O Instituto Brasileiro de Geografia e Estatística (IBGE) divulgou nesta quinta-feira (14) a estimativa de que a safra agrícola brasileira de 2026 deve chegar a 348,7 milhões de toneladas. O número representa um aumento de 0,7% em relação a 2025, com um acréscimo de 2,6 milhões de toneladas. Na comparação com a projeção feita em março, houve um ajuste positivo de 0,1%.
O avanço da produção está ligado à expansão da área a ser colhida. Segundo o IBGE, a estimativa é de 83,3 milhões de hectares em 2026, uma alta de 2,1% sobre o ano anterior. Isso significa a incorporação de 1,7 milhão de hectares. Em relação a março, a projeção de área cresceu 128,572 mil hectares.
Entre as principais culturas, o instituto prevê aumento de área de 1,2% para a soja, 3,4% para o milho e 8,5% para o sorgo. No caso do milho, o crescimento é puxado pela primeira safra, com alta de 11,9%, enquanto a segunda safra deve avançar 1,3%. Por outro lado, há redução estimada de 4,3% na área do algodão herbáceo, 10,4% no arroz em casca e 3,8% no feijão.
A soja deve registrar um novo recorde, com produção projetada em 174,1 milhões de toneladas, uma alta de 4,8% frente a 2025. O café também aparece com crescimento relevante: a estimativa é de 4 milhões de toneladas, um avanço de 14,9%. Carlos Alfredo Guedes, gerente de Agricultura do IBGE, atribuiu o resultado do café à bienalidade positiva, boas condições climáticas e preços mais favoráveis.
Por outro lado, o levantamento aponta recuo na produção de algodão (-8,9%), arroz (-10,6%), milho (-2,5%), trigo (-6,8%) e feijão (-4,6%).

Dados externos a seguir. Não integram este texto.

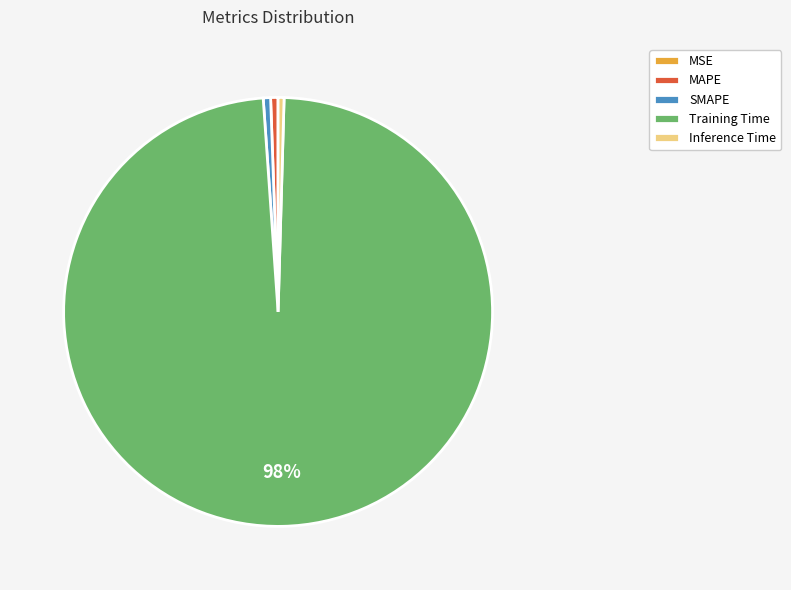

To the nearest percent, what portion does MAPE represent?

1%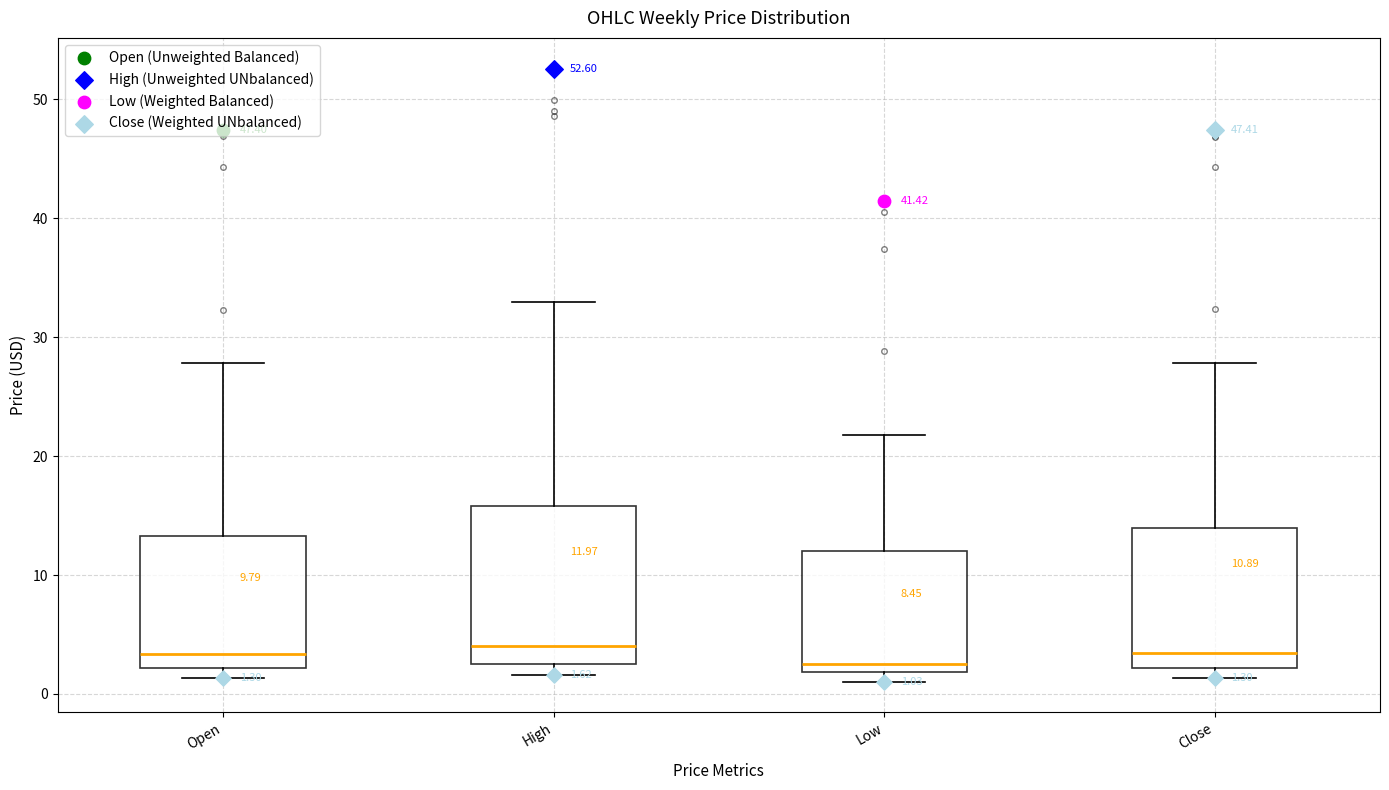

Which box is the tallest, from its lower edge to its upper edge?

High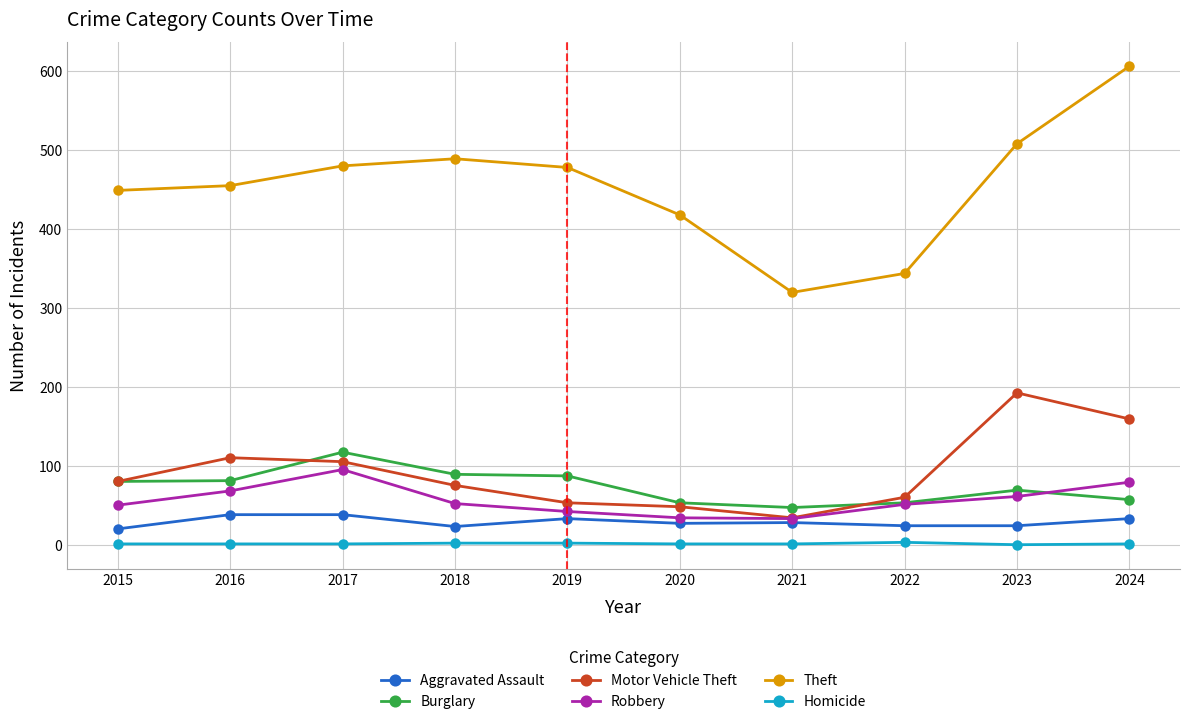

What is the maximum value shown in the chart?

606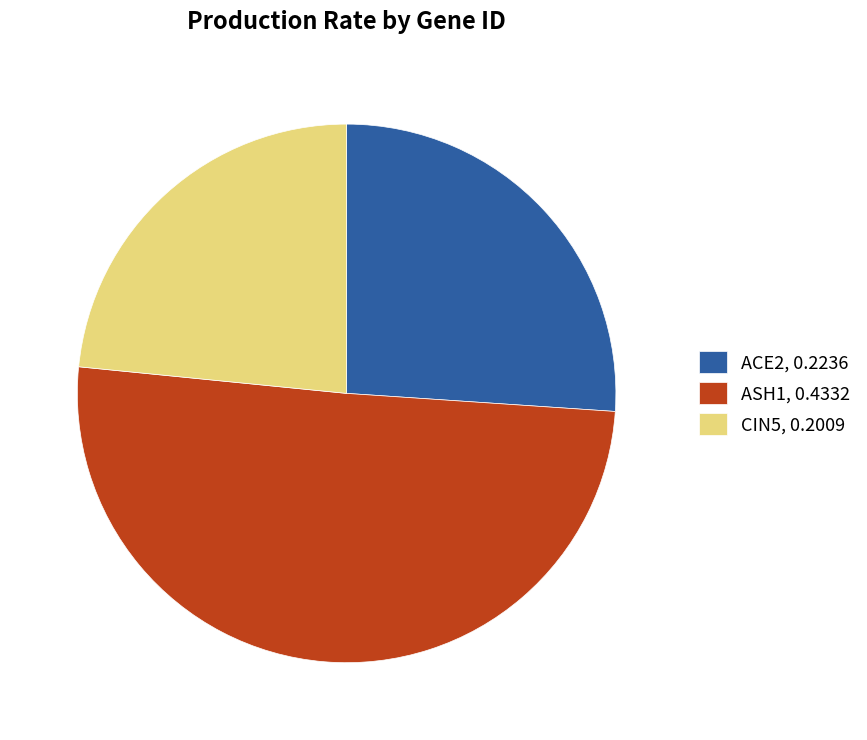

How many segments does this pie chart have?

3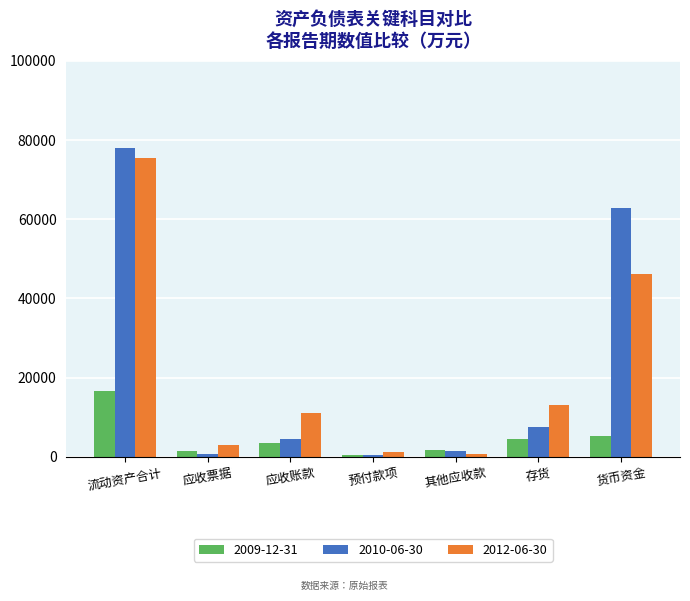

At which category does the chart reach its peak across all series?

流动资产合计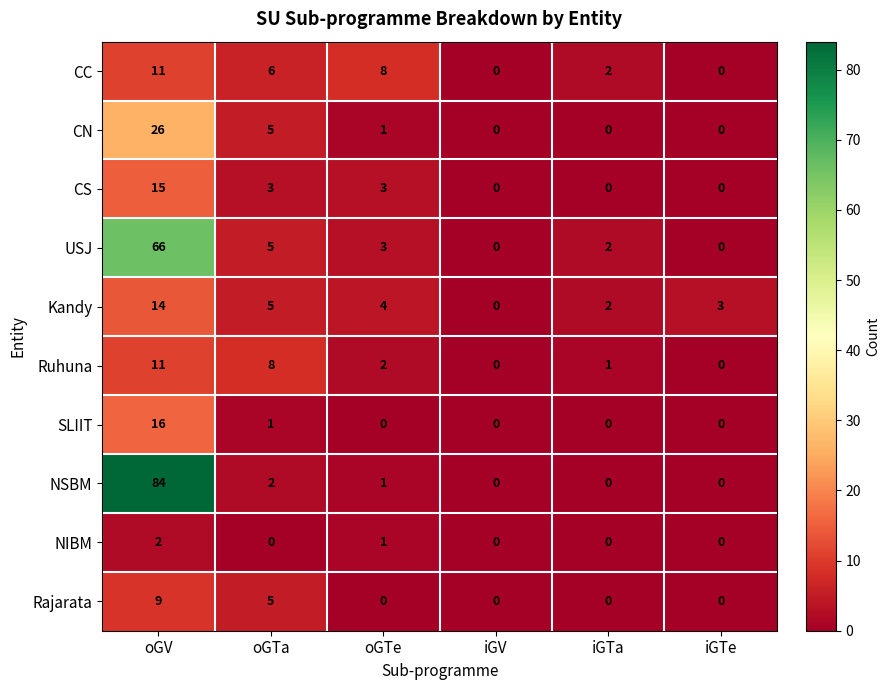

List the labels in order of Kandy value, largest first.

oGV, oGTa, oGTe, iGTe, iGTa, iGV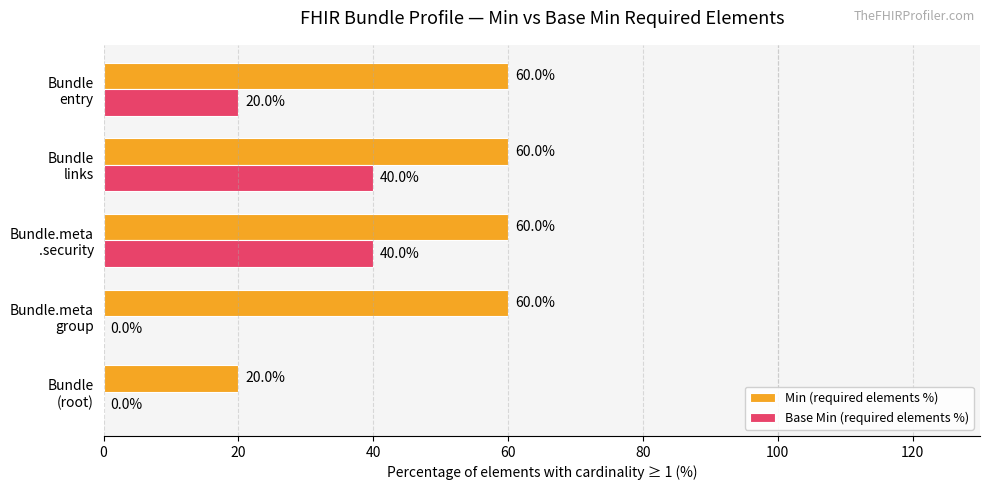

What is the greatest value displayed?

60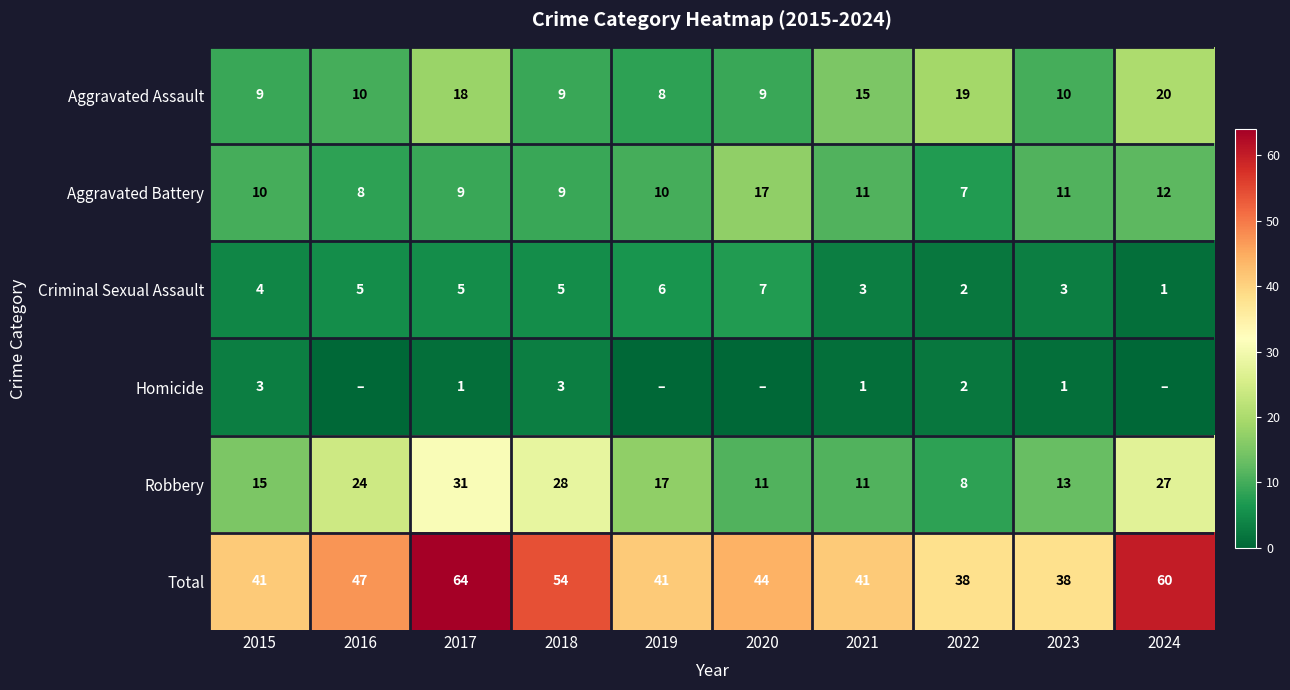

Is the value of Homicide at 2015 greater than the value of Aggravated Battery at 2021?

No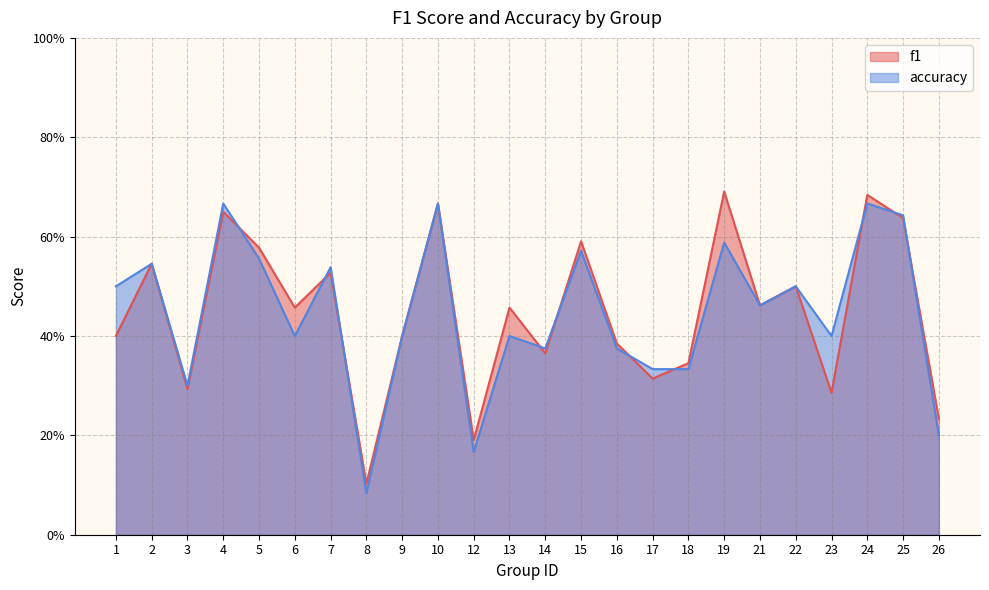

How many intersections are there between f1 and accuracy?

10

No milho, a produção total está estimada em 138,2 milhões de toneladas. Segundo Guedes, apesar da queda ante o recorde de 2025, as condições da segunda safra são boas, e o resultado final dependerá do andamento da colheita.
Os dados de abril mostram que o crescimento projetado para 2026 está sustentado principalmente pela expansão de área e pelo desempenho da soja e do café. As próximas revisões do IBGE devem ser acompanhadas pelo mercado para medir o efeito do clima e da colheita, especialmente sobre milho, arroz e trigo. A informação é do Estadão Conteúdo.